(Document layout analysis data)

%%

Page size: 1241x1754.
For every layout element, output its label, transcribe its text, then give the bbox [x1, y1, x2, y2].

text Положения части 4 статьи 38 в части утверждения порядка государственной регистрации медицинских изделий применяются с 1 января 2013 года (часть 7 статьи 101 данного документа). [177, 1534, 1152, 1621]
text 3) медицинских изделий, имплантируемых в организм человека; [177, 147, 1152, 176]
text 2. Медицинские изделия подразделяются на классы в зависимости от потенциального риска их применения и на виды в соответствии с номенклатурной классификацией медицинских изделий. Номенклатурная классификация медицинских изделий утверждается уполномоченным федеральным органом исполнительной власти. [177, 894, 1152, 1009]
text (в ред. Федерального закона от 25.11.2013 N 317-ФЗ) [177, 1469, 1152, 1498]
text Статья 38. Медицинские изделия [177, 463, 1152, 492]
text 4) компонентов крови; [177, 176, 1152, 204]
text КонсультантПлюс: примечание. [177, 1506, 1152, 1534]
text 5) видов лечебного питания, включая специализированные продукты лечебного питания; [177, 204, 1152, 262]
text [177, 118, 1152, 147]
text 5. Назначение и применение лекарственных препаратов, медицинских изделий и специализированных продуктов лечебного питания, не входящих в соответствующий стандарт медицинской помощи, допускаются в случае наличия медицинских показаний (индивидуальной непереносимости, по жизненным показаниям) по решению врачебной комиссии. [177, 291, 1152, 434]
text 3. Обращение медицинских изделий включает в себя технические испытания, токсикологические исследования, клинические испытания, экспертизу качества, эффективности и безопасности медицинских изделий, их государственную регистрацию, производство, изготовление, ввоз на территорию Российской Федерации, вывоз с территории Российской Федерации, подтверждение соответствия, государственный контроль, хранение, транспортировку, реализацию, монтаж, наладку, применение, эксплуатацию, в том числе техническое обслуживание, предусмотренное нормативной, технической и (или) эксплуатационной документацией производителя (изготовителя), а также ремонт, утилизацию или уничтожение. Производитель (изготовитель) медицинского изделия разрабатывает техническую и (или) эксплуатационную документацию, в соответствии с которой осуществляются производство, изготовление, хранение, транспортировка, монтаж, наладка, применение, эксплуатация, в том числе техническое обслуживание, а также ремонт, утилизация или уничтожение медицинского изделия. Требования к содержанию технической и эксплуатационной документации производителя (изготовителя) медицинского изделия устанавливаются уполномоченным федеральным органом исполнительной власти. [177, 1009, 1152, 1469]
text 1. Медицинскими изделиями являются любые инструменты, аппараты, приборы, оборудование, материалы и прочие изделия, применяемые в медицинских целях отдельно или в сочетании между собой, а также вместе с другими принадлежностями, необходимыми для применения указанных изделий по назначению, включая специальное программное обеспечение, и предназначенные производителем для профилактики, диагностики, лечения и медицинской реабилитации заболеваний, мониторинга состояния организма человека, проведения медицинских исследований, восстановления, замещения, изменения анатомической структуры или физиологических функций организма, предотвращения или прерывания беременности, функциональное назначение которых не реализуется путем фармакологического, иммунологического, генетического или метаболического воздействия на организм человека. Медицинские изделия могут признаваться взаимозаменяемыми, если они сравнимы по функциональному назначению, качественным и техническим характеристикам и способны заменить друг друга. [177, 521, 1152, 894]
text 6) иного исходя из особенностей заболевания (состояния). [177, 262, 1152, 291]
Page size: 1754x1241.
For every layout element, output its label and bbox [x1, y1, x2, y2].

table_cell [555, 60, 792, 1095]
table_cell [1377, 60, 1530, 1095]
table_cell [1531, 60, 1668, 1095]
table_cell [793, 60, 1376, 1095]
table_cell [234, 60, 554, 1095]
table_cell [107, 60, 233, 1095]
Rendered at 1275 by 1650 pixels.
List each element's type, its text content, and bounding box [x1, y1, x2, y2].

%%

Every record above must appear again in the answer, unchanged.

Page size: 1241x1754.
For every layout element, output its label, transcribe its text, then give the bbox [x1, y1, x2, y2].

text Положения части 4 статьи 38 в части утверждения порядка государственной регистрации медицинских изделий применяются с 1 января 2013 года (часть 7 статьи 101 данного документа). [177, 1534, 1152, 1621]
text 3) медицинских изделий, имплантируемых в организм человека; [177, 147, 1152, 176]
text 2. Медицинские изделия подразделяются на классы в зависимости от потенциального риска их применения и на виды в соответствии с номенклатурной классификацией медицинских изделий. Номенклатурная классификация медицинских изделий утверждается уполномоченным федеральным органом исполнительной власти. [177, 894, 1152, 1009]
text (в ред. Федерального закона от 25.11.2013 N 317-ФЗ) [177, 1469, 1152, 1498]
text Статья 38. Медицинские изделия [177, 463, 1152, 492]
text 4) компонентов крови; [177, 176, 1152, 204]
text КонсультантПлюс: примечание. [177, 1506, 1152, 1534]
text 5) видов лечебного питания, включая специализированные продукты лечебного питания; [177, 204, 1152, 262]
text [177, 118, 1152, 147]
text 5. Назначение и применение лекарственных препаратов, медицинских изделий и специализированных продуктов лечебного питания, не входящих в соответствующий стандарт медицинской помощи, допускаются в случае наличия медицинских показаний (индивидуальной непереносимости, по жизненным показаниям) по решению врачебной комиссии. [177, 291, 1152, 434]
text 3. Обращение медицинских изделий включает в себя технические испытания, токсикологические исследования, клинические испытания, экспертизу качества, эффективности и безопасности медицинских изделий, их государственную регистрацию, производство, изготовление, ввоз на территорию Российской Федерации, вывоз с территории Российской Федерации, подтверждение соответствия, государственный контроль, хранение, транспортировку, реализацию, монтаж, наладку, применение, эксплуатацию, в том числе техническое обслуживание, предусмотренное нормативной, технической и (или) эксплуатационной документацией производителя (изготовителя), а также ремонт, утилизацию или уничтожение. Производитель (изготовитель) медицинского изделия разрабатывает техническую и (или) эксплуатационную документацию, в соответствии с которой осуществляются производство, изготовление, хранение, транспортировка, монтаж, наладка, применение, эксплуатация, в том числе техническое обслуживание, а также ремонт, утилизация или уничтожение медицинского изделия. Требования к содержанию технической и эксплуатационной документации производителя (изготовителя) медицинского изделия устанавливаются уполномоченным федеральным органом исполнительной власти. [177, 1009, 1152, 1469]
text 1. Медицинскими изделиями являются любые инструменты, аппараты, приборы, оборудование, материалы и прочие изделия, применяемые в медицинских целях отдельно или в сочетании между собой, а также вместе с другими принадлежностями, необходимыми для применения указанных изделий по назначению, включая специальное программное обеспечение, и предназначенные производителем для профилактики, диагностики, лечения и медицинской реабилитации заболеваний, мониторинга состояния организма человека, проведения медицинских исследований, восстановления, замещения, изменения анатомической структуры или физиологических функций организма, предотвращения или прерывания беременности, функциональное назначение которых не реализуется путем фармакологического, иммунологического, генетического или метаболического воздействия на организм человека. Медицинские изделия могут признаваться взаимозаменяемыми, если они сравнимы по функциональному назначению, качественным и техническим характеристикам и способны заменить друг друга. [177, 521, 1152, 894]
text 6) иного исходя из особенностей заболевания (состояния). [177, 262, 1152, 291]
Page size: 1754x1241.
For every layout element, output its label and bbox [x1, y1, x2, y2].

table_cell [555, 60, 792, 1095]
table_cell [1377, 60, 1530, 1095]
table_cell [1531, 60, 1668, 1095]
table_cell [793, 60, 1376, 1095]
table_cell [234, 60, 554, 1095]
table_cell [107, 60, 233, 1095]
Rendered at 1275 by 1650 pixels.
List each element's type, its text content, and bounding box [x1, y1, x2, y2].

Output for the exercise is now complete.